This is really cool stuff.


In 1947 Superior Oil Company of California (founded in 1921, later Mobil Oil) undertook a rank wildcat in Sublette County, Wyoming, near Pinedale and in the Green River Basin along Pacific Creek; the well took two years to TD.

The wildcat was based on new, two dimensional seismic technology showing a very large, deep seated anticline.


The Pacific Creek Deep Unit Test No 1. was drilled to a vertical depth of 20,251 feet (Rocky Mountain record) after setting 7 inch casing, its fourth string of protective casing, to 19,267 feet. That string weighed 297 tons and set a record never before achieved for hook load capacity in North America.

The well was logged by Schlumberger 10 different times. A total of 19 different drill stem tests were run and the well was perforated 10 times and swab tested before being plugged and abandoned on August 18, 1949. The last DST run below the 7 inch shoe to total depth in the Frontier Formation showed BHP to be 13,350 PSI and had bottom hole temperatures of 325 degrees F.

The well was drilled in two stages; the first rig, owned and operated by Dyer and Rice Drilling Co. drilled to 9,881 feet vertical depth to test the Mesaverde Formation sequence and the well was then temporary abandoned.

Stage 2 of the well was drilled by a Superior owned rig with Ideal components and, at the time, was the biggest land rig in North America.

This Superior rig had, at the time, the biggest mud circulating system in the world with 3 power plants generating almost 2000 HP. 150 foot high, standard derrick, below, that supposedly had hook load capacity of nearly 800,000 pounds.

Superior Oil, Pacific Creek Deep Unit No. 1; 1947. All black and white photos by John Collier (1913-1992) and part of the Standard Oil of New Jersey Collection

In 1978 Rainbow Resources drilled a 23,081 foot dry hole on the same Pacific Creek anticline, in the same Superior Pacific Creek Deep Unit, to test the Madison Formation and it too was a dry hole.

The Green River Basin contains the great Jonah Field on the Pinedale Anticline that is the largest gas field in all of Wyoming and at one time was the sixth largest in the United States. There are, or were, before the shale oil and gas industries ruined gas prices, a number of horizontal wells being drilled in the Pinedale area just a few years ago.

**SUPPLIED ENTRIES**
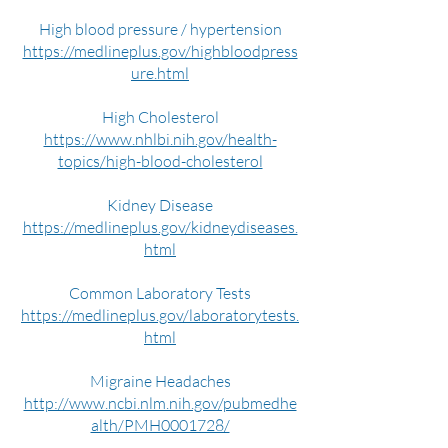
High blood pressure / hypertension
https://medlineplus.gov/highbloodpress
ure.html
High Cholesterol
https://www.nhlbi.nih.gov/health-
topics/high-blood-cholesterol
Kidney Disease
https://medlineplus.gov/kidneydiseases.
html
Common Laboratory Tests
https://medlineplus.gov/laboratorytests.
html
Migraine Headaches
http://www.ncbi.nlm.nih.gov/pubmedhe
alth/PMH0001728/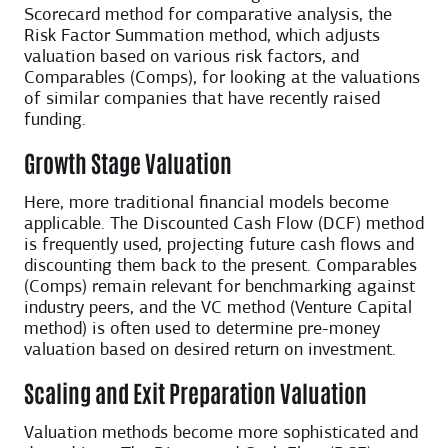
Scorecard method for comparative analysis, the
Risk Factor Summation method, which adjusts
valuation based on various risk factors, and
Comparables (Comps), for looking at the valuations
of similar companies that have recently raised
funding.
Growth Stage Valuation
Here, more traditional financial models become
applicable. The Discounted Cash Flow (DCF) method
is frequently used, projecting future cash flows and
discounting them back to the present. Comparables
(Comps) remain relevant for benchmarking against
industry peers, and the VC method (Venture Capital
method) is often used to determine pre-money
valuation based on desired return on investment.
Scaling and Exit Preparation Valuation
Valuation methods become more sophisticated and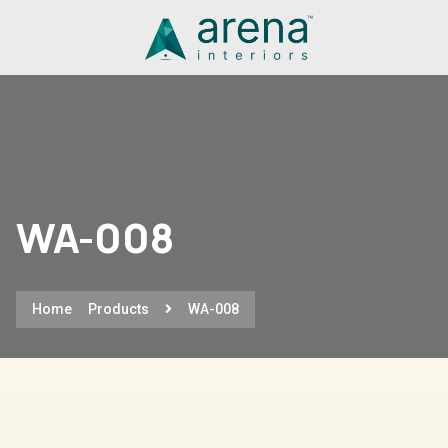
WA-008
Home
Products
WA-008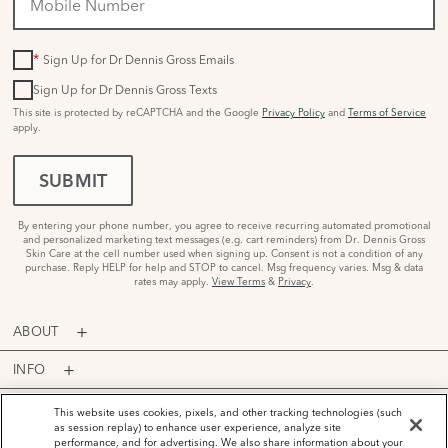
*
Sign Up for Dr Dennis Gross Emails
Sign Up for Dr Dennis Gross Texts
This site is protected by reCAPTCHA and the Google
Privacy Policy
and
Terms of Service
apply.
SUBMIT
By entering your phone number, you agree to receive recurring automated promotional
and personalized marketing text messages (e.g. cart reminders) from Dr. Dennis Gross
Skin Care at the cell number used when signing up. Consent is not a condition of any
purchase. Reply HELP for help and STOP to cancel. Msg frequency varies. Msg & data
rates may apply.
View Terms
&
Privacy
.
ABOUT
INFO
PROGRAMS
This website uses cookies, pixels, and other tracking technologies (such
as session replay) to enhance user experience, analyze site
performance, and for advertising. We also share information about your
ACCOUNT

**EXERCISES TO COMPLETE**
a - List every geological formation named in the text on the Pacific Creek wildcat.
b - Copy everything in the text on the Pacific Creek wildcat from "In 1978 Rainbow" down to "few years ago.".

**ANSWERS TO THE PROBLEMS**
a -
Mesaverde Formation
Frontier Formation
Madison Formation

b -
In 1978 Rainbow Resources drilled a 23,081 foot dry hole on the same Pacific Creek anticline, in the same Superior Pacific Creek Deep Unit, to test the Madison Formation and it too was a dry hole.

The Green River Basin contains the great Jonah Field on the Pinedale Anticline that is the largest gas field in all of Wyoming and at one time was the sixth largest in the United States. There are, or were, before the shale oil and gas industries ruined gas prices, a number of horizontal wells being drilled in the Pinedale area just a few years ago.